Playing with Fire(flies)
Luciferin: The Sinfully Spectacular Secret to Bioluminescence
by Kelly Burchell-Reyes
While astrophysicists may extol the beauty of the skies, the most beautiful stars have fallen into our very biosphere and live among us as fireflies. These bringers of light are responsible for more than aesthetics! Fireflies use varying frequencies of light emissions as a means of passive defense and communication.
But what makes fireflies emit light, you ask? Keep your lab coats on!
Enter luciferin: the devilishly useful biomolecule which, with the help of the enzymatic protein luciferase, lights up the night sky. Luciferin exists as two enantiomers: L-Luciferin and D-Luciferin. L-Luciferin functions as a Coenzyme A, helping out with functions such as synthesizing fatty acids, extending drugs’ half-lives, and assisting the Citric Acid cycle in cellular respiration. D-Luciferin, however, is what reacts with Adenosine triphosphate (ATP), magnesium, and oxygen to emit light.

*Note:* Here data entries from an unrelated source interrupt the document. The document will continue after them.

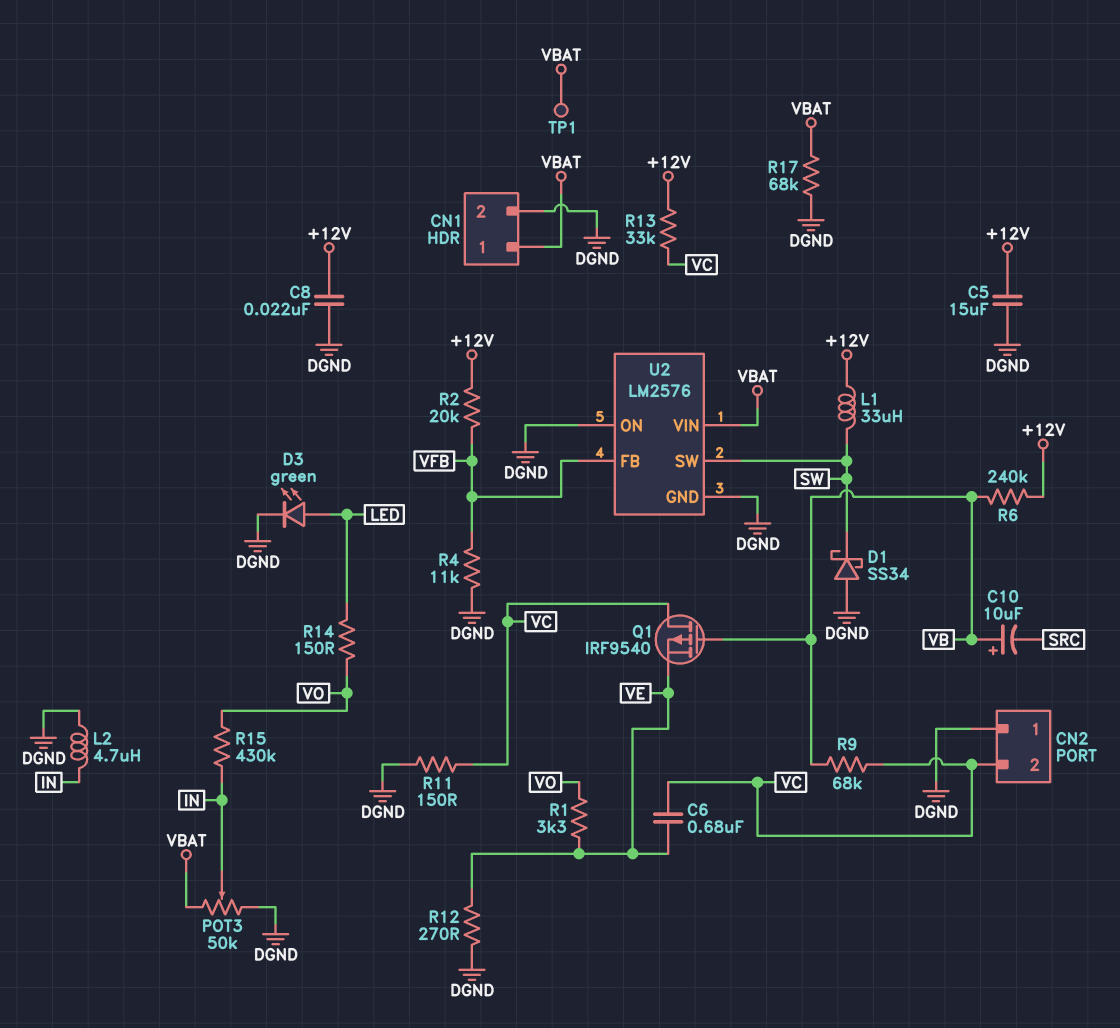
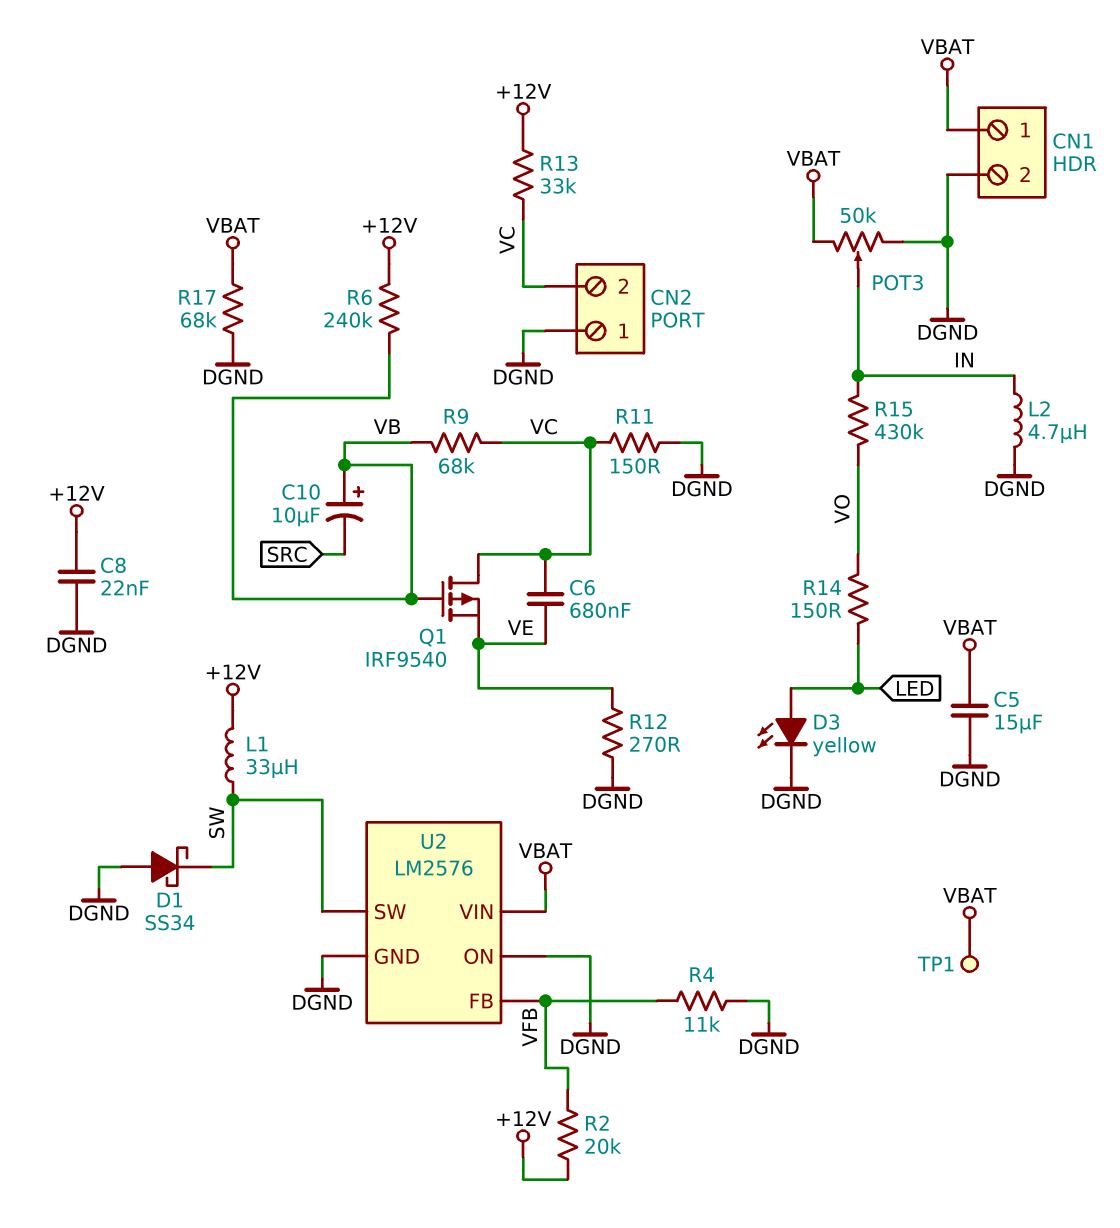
C5: 15uF (+12V, DGND) -> 15uF (DGND, VBAT)
D3: LED green (A LED, K DGND) -> LED yellow (A LED, K DGND)
R1: 3.3k (VE, VO) -> none

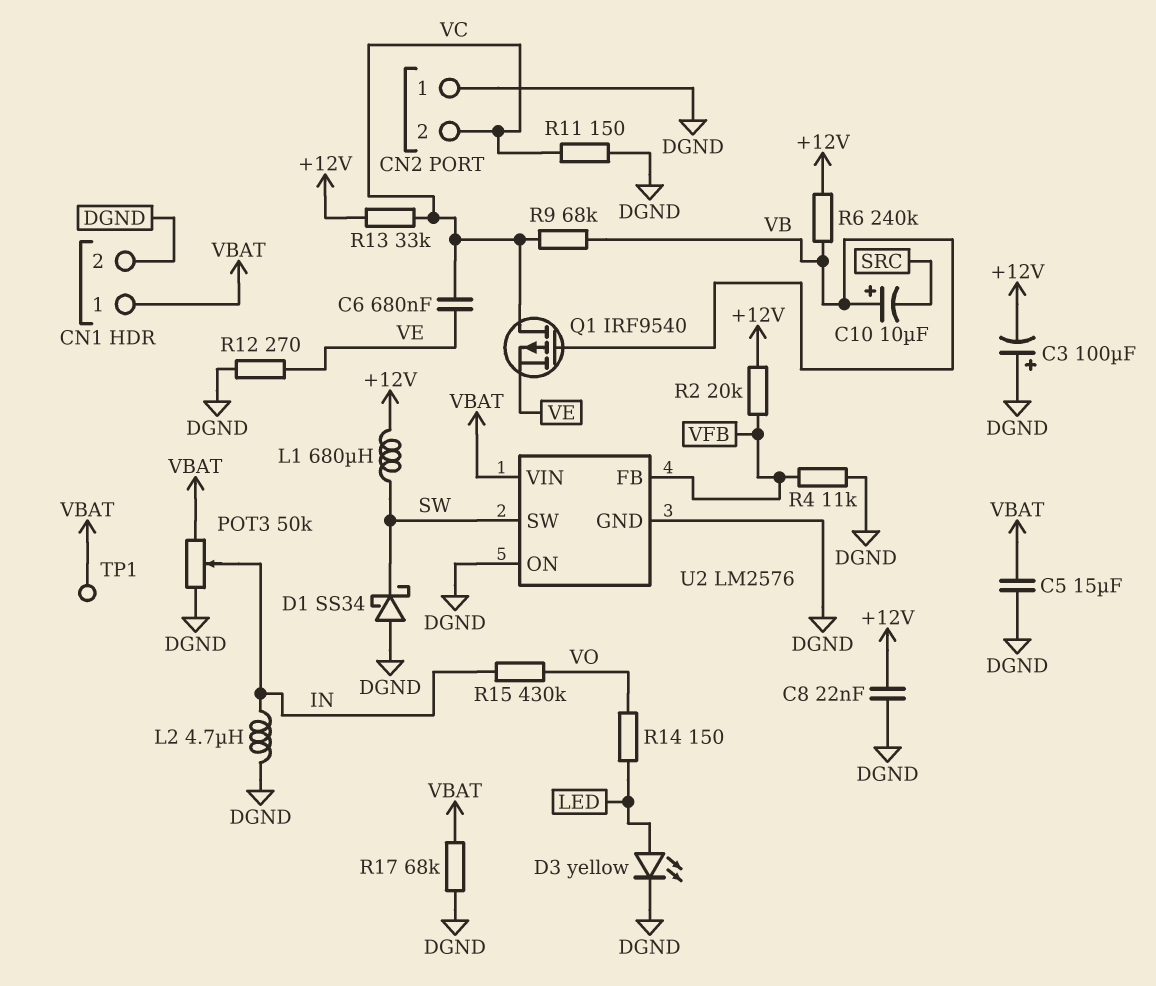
C3: none -> 100uF (plus DGND, minus +12V)
L1: 33uH (+12V, SW) -> 680uH (+12V, SW)

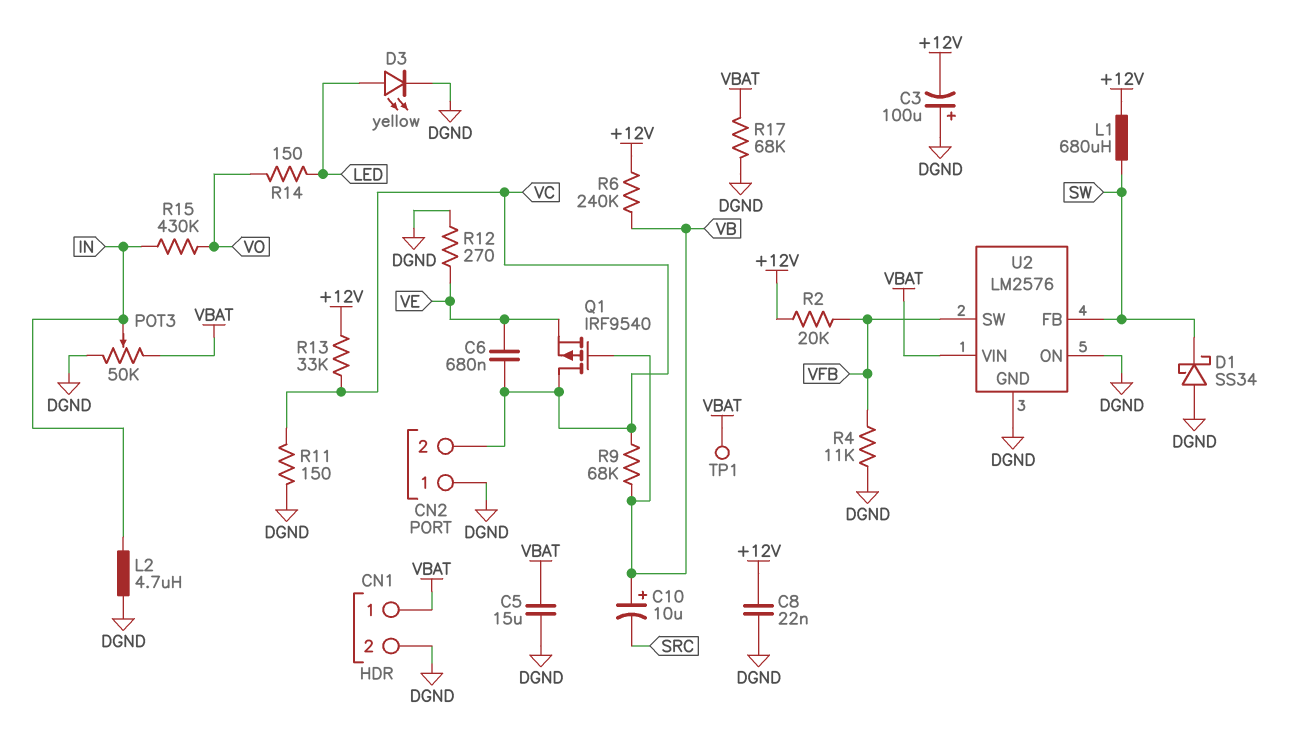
U2 pin FB: VFB -> SW
U2 pin SW: SW -> VFB

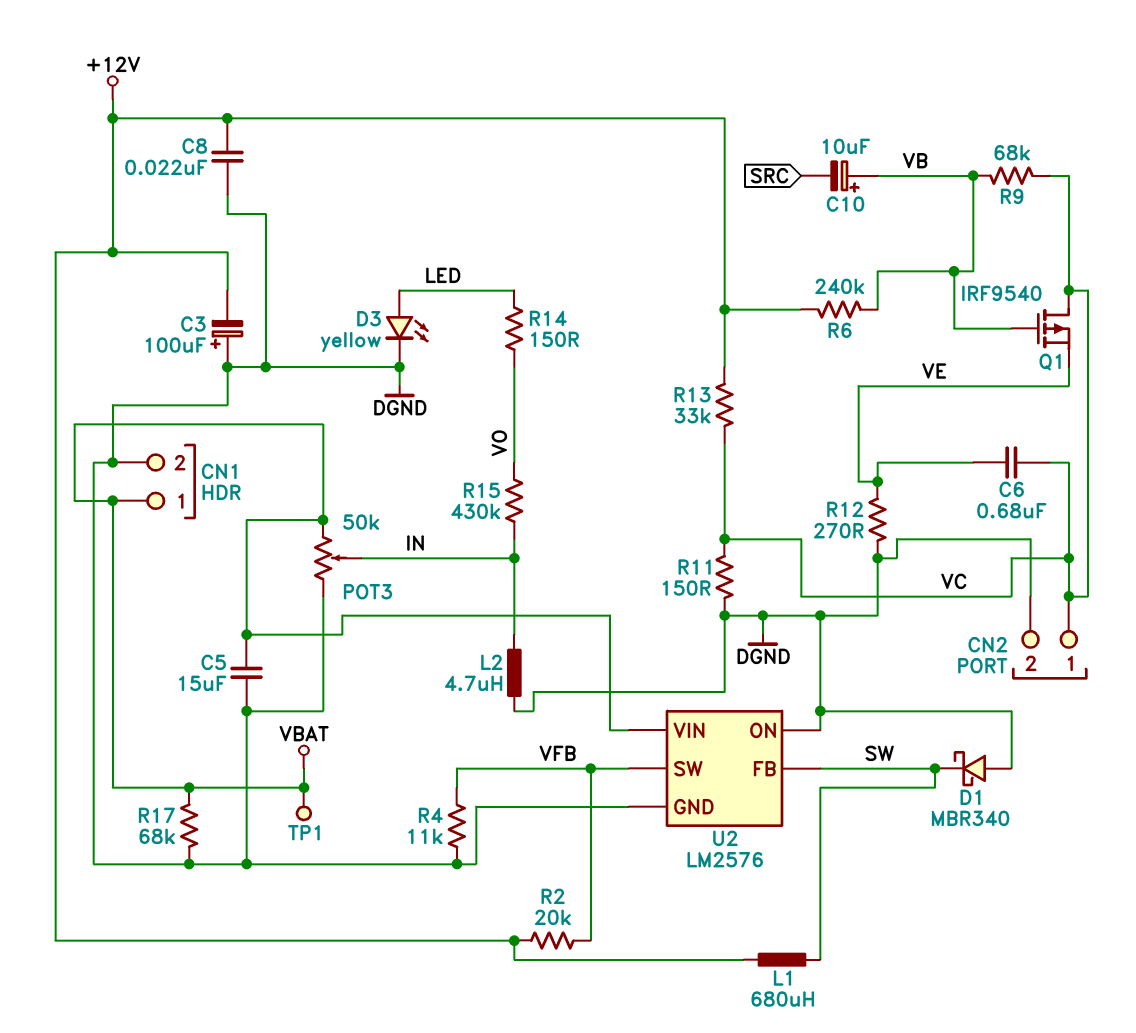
CN2 pin 1: DGND -> VC
CN2 pin 2: VC -> DGND
D1: schottky SS34 (A DGND, K SW) -> schottky MBR340 (A DGND, K SW)

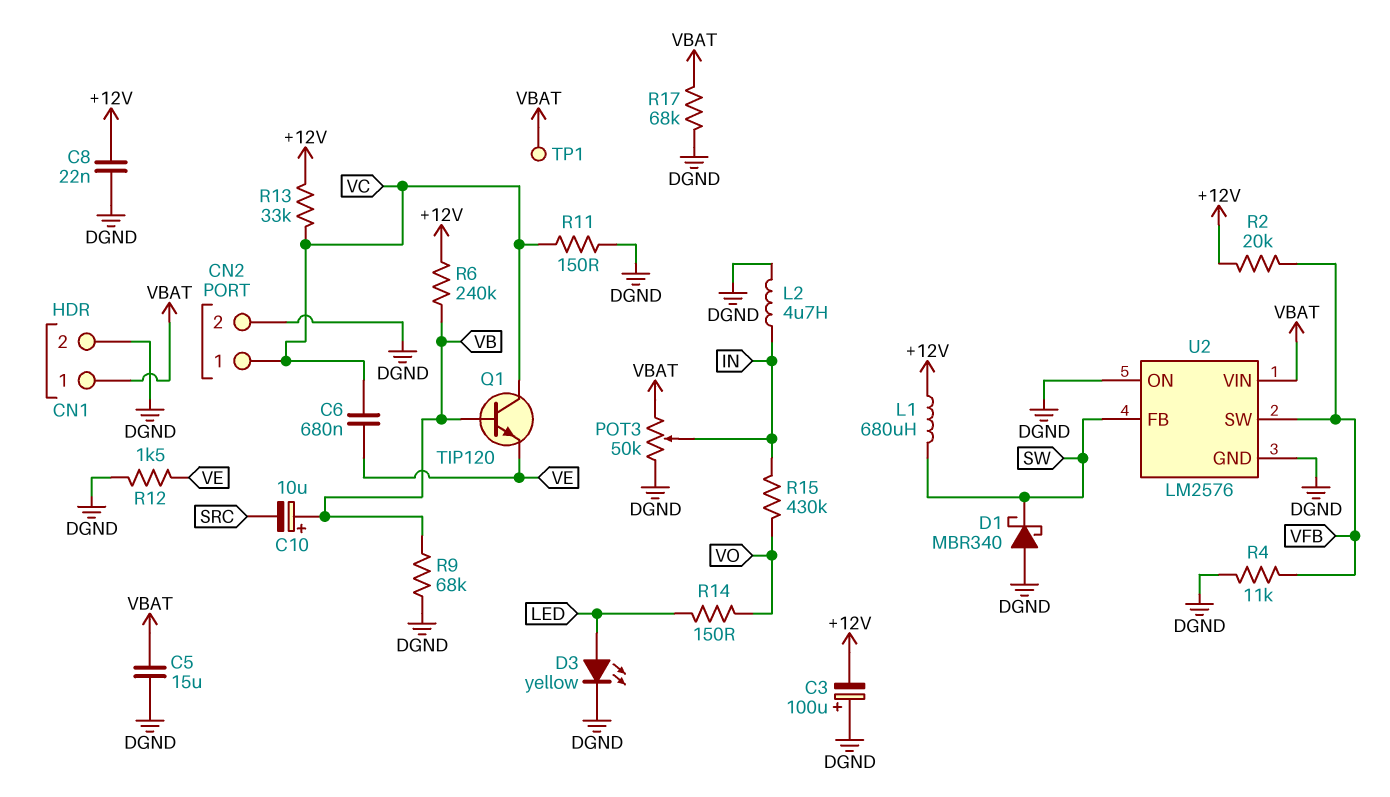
Q1: PMOS IRF9540 (G VB, D VC, S VE) -> NPN TIP120 (B VB, C VC, E VE)
R9: 68k (VB, VC) -> 68k (DGND, VB)
R12: 270 (DGND, VE) -> 1.5k (DGND, VE)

Now I know what you’re thinking: “We should take some Luciferin, and use it somewhere else!”
In fact, scientists are working to do just that. So far, D-Luciferin has been used research testing to locate tumours and monitor drug effectiveness within rodents without slicing the poor critters open.
Another useful application is creating glowing plants to line highways as a replacement for streetlights. Not only does this decrease the costs and energy associated with lamps, but it can also brighten the way for areas not currently lit up at night.
Furthermore, scientists are working on means of detecting harmful substances in water with bioluminescent bacteria.
If luciferin isn’t your favourite molecule yet, wavelengths can be varied to change the colour of the light emissions! Mutating the molecule’s sequence of amino acids, modifying the pH of the organism, and shifting between the keto-form and the enol-form of the molecule switch the hues between yellow-green and red.
Although Luciferin is cool as hell, please don’t ingest it. This molecule is an irritant to your mucous membranes and skin. Remember, always practice safe science!